Objection and exception is urged by the appellant to the dismissal of the entire action when the only motion lodged for such action was lodged by the defendants Trudie Mae Bass and her, husband, Hubert Bass.

It is true that the other defendants did not join in the motion for dismissal. Upon analysis the reason for this is apparent. First, the defendant Annie J. Strickland filed no answer, and appeared as a witness for the plaintiff and testified in effect that she was willing to lose the small amount of real estate devised to her by the late Mrs. Sarah Keen if the plaintiff was enabled to recover on the oral contract which the plaintiff alleged was made and breached. The interest of this defendant was in no wise adverse to the interest of the plaintiff, hence no motion to dismiss the action would be expected to emanate from this source.

Second, the defendant W. H. Daughtry, Administrator c. t. a. of Sarah Keen, while he filed answer, practically admitted all of the alie-*531gations of tbe complaint, and as to those allegations not admitted, be “neither admits nor denies the same, but asks that the issues of fact raised by the other defendants and the plaintiff be submitted to a jury on their pleadings.” This defendant likewise was a witness in behalf of the plaintiff, and gave testimony in no wise antagonistic to her claim, and withal was the husband of the plaintiff. No motion to dismiss the action would be expected to emanate from this source.

Third, in the course of the trial a voluntary nonsuit was taken as to the defendant L. ~W. Strickland. So no motion to dismiss could come from this source.

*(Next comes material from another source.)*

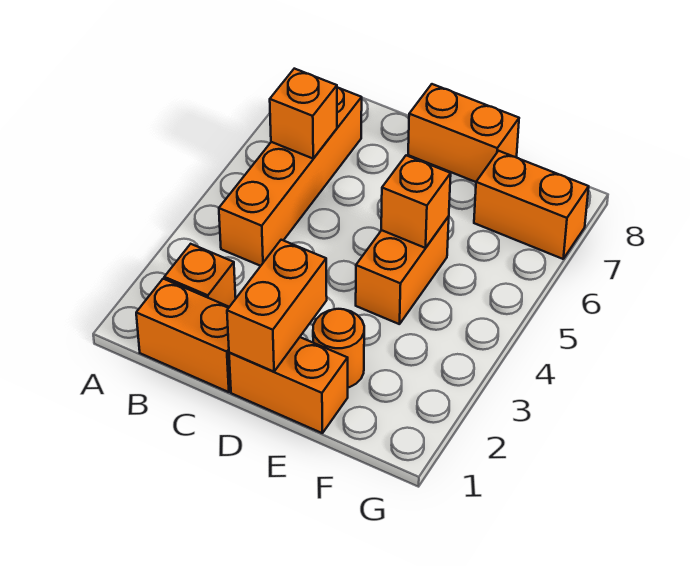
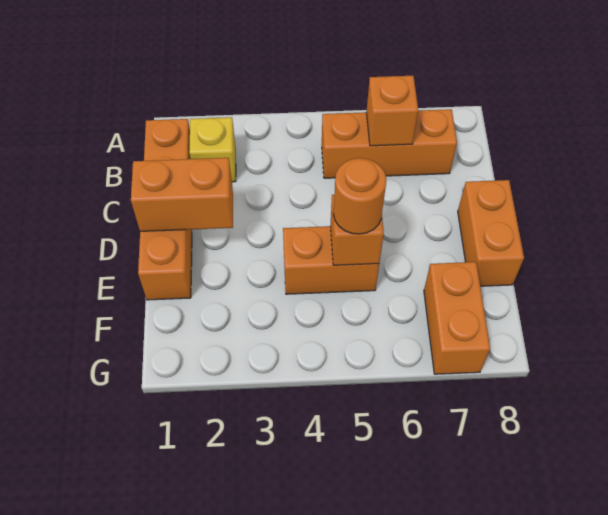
orange 1x1 brick [164,244,236,307] -> yellow 1x1 brick [189,117,236,182]
orange 1x4 brick [219,87,362,266] -> orange 1x3 brick [322,109,457,178]
orange 1x1 round brick [313,309,364,387] -> orange 1x1 round brick moved to [333,158,386,234]

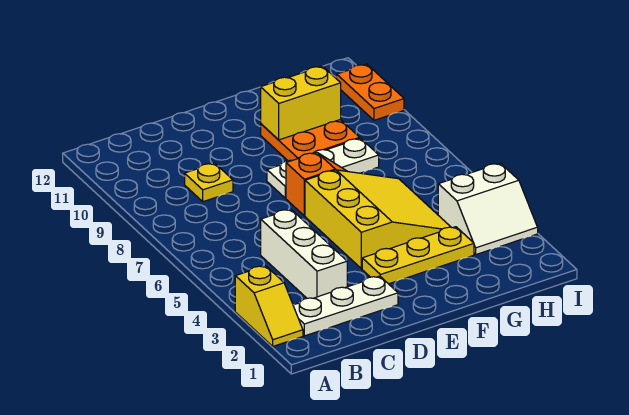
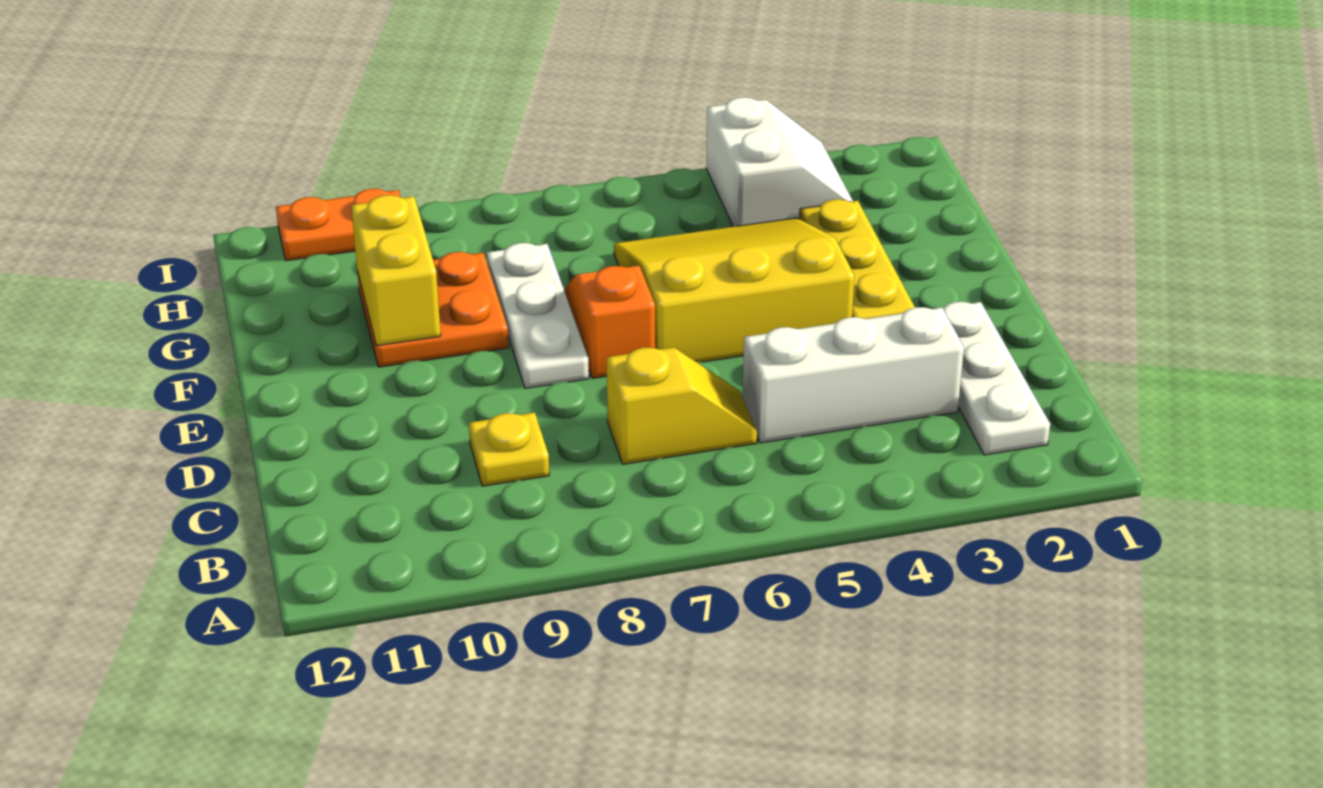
yellow 1x2 slope [235,266,303,346] -> yellow 1x2 slope moved to [607,347,757,464]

Fourth, the only remaining defendants were Trudie Mae Bass and her husband, Hubert Bass, and they lodged the motion for dismissal. This was to be expected, since Mrs. Bass was the principal beneficiary under the will of the late Mrs. Sarah Keen, having been devised the larger portion of her real estate, and if the plaintiff should succeed in her action to have the land of the late Mrs. Sarah Keen sold to pay the $6,000.00 alleged to be due the plaintiff for breach of the oral contract to give or to convey lands,' Mrs. Bass would be the loser. Since Mrs. Bass and her husband, Hubert Bass, are the only defendants who had any interest adverse to the interest of the plaintiff, it was well within her right, moral and legal, to lodge the motion for a dismissal of the entire action. The objection and exception to the judgment of nonsuit as to the entire action upon the theory that only some of the defendants lodged motion therefor are untenable.